American music journalist and critic

James T. Jones IV (c. 1959/1960-March 13, 1996) was an American music journalist and critic who covered R&B, jazz, and hip hop music for USA Today.

==Biography==
The nephew of Betty Carter, Jones was born in Detroit, Michigan. He received his master's degree from Western Michigan University, after which he went on to work for the Detroit News. In addition to his work in music journalism, he became a successful bass guitarist in his own right. He began working for USA Today in 1988. While working there, he interviewed such prominent musicians as Miles Davis, Anita Baker, Gladys Knight, and Stevie Wonder. He also did one of the last interviews that Eazy-E gave before the latter died of HIV/AIDS in 1995. In 1994, he received a Contributor award for journalism from the International Association of African-American Music. His article "Racism & Jazz" ran as the cover story in the March 1995 issue of the magazine Jazz Times.

===Death and legacy===
Jones died on March 13, 1996, at his home in Jersey City, New Jersey, at the age of thirty-six. At the time of his death, he was working as music/television editor for USA Today.
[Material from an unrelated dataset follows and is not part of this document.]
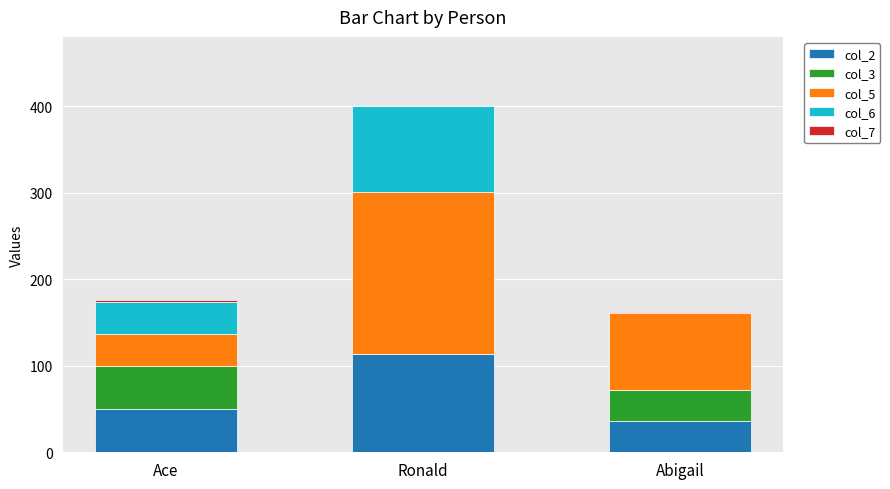

At which category is the sum across all series the highest?

Ronald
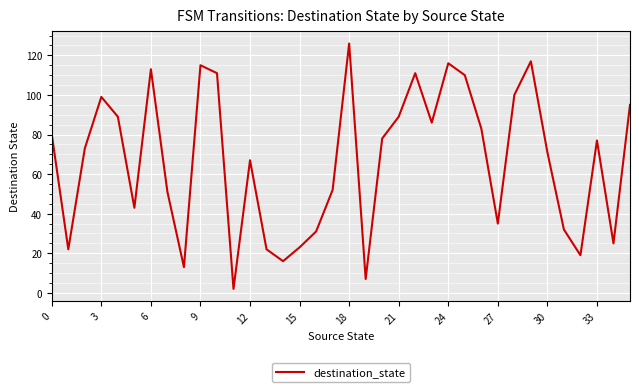

What is the average value?

67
USA Today itself reported that he had died of "an apparent heart attack". Vibe, to which Jones had also been a contributor, subsequently stated that he had died of "a heart attack and kidney failure". The James T. Jones IV Music Scholarship Fund was established in his memory at Howard University, and the International Association of African-American Music renamed one of its awards the James T. Jones IV Journalist Award in his honor.